Count the lines in the data that contain the string "none". Reply with the number alone.

• **RECORDS SHOWN**
___

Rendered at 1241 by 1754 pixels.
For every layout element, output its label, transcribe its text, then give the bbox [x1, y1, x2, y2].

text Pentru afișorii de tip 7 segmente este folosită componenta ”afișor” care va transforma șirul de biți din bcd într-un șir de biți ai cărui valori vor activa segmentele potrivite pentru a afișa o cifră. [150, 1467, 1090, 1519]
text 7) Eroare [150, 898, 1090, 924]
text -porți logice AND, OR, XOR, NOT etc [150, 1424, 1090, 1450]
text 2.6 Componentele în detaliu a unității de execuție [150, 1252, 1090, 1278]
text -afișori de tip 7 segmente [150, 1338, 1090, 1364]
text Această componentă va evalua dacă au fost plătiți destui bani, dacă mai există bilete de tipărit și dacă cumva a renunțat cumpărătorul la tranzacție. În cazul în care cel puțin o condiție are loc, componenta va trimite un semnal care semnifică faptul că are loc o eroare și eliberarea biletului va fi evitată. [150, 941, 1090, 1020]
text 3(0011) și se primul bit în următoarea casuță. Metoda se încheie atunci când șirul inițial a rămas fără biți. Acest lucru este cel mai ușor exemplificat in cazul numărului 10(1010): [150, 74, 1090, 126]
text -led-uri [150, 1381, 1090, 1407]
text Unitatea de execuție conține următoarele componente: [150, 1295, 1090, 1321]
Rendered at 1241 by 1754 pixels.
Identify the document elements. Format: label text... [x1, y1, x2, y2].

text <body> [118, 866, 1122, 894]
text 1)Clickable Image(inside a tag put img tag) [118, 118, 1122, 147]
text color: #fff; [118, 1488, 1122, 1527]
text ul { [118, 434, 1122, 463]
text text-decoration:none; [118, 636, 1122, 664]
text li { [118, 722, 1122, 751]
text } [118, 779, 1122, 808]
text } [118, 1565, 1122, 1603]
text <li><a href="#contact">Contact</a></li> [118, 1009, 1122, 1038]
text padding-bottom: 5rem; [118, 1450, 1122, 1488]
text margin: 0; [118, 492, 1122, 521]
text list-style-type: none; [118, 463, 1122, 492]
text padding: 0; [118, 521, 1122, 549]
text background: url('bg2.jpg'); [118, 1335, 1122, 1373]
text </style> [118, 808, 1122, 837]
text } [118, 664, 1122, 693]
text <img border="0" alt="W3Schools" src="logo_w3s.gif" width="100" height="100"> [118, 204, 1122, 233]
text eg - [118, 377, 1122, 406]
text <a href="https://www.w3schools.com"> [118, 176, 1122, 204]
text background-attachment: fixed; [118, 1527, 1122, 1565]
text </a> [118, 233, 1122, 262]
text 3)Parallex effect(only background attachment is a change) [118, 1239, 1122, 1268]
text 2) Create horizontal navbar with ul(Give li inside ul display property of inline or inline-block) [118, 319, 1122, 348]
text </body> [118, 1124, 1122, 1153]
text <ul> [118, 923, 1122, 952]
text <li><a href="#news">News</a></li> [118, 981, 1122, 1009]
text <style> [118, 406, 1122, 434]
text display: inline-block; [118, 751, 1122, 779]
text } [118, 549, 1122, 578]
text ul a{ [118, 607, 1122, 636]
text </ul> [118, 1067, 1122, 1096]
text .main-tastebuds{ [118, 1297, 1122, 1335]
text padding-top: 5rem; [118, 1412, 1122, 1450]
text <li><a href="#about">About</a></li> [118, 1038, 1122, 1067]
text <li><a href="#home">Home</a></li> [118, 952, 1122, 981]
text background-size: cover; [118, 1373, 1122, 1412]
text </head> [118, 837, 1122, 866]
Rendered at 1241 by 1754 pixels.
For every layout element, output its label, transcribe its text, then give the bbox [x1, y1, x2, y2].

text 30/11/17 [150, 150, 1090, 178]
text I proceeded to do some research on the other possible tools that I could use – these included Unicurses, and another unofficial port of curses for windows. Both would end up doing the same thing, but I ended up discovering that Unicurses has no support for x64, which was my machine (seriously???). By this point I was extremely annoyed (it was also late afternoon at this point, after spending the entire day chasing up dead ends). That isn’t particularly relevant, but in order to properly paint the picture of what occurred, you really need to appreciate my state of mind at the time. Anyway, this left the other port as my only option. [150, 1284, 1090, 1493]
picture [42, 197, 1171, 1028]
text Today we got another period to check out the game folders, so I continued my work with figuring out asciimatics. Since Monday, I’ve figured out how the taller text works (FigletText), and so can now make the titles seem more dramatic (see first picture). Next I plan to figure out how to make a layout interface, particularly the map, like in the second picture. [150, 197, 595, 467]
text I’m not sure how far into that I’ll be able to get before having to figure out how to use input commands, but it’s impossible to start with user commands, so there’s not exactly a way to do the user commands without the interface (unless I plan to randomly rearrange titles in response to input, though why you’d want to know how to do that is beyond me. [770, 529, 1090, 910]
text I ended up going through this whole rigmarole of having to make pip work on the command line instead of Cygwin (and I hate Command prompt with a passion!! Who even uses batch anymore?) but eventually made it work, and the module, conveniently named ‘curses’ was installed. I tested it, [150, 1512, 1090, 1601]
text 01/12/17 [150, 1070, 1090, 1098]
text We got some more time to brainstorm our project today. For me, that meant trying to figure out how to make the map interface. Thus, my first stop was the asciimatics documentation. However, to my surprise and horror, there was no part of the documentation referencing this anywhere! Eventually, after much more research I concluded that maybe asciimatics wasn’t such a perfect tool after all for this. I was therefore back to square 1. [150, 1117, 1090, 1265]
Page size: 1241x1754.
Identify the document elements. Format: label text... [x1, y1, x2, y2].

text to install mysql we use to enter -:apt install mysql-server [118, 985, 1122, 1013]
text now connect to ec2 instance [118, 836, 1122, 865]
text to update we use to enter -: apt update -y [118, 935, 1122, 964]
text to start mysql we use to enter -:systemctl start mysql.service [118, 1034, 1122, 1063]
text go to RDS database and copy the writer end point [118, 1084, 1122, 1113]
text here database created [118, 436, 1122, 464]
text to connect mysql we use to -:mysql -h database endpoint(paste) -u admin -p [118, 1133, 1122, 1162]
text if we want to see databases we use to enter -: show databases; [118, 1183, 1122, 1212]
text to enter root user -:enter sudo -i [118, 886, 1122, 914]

___

• **EXERCISE RESPONSE**
2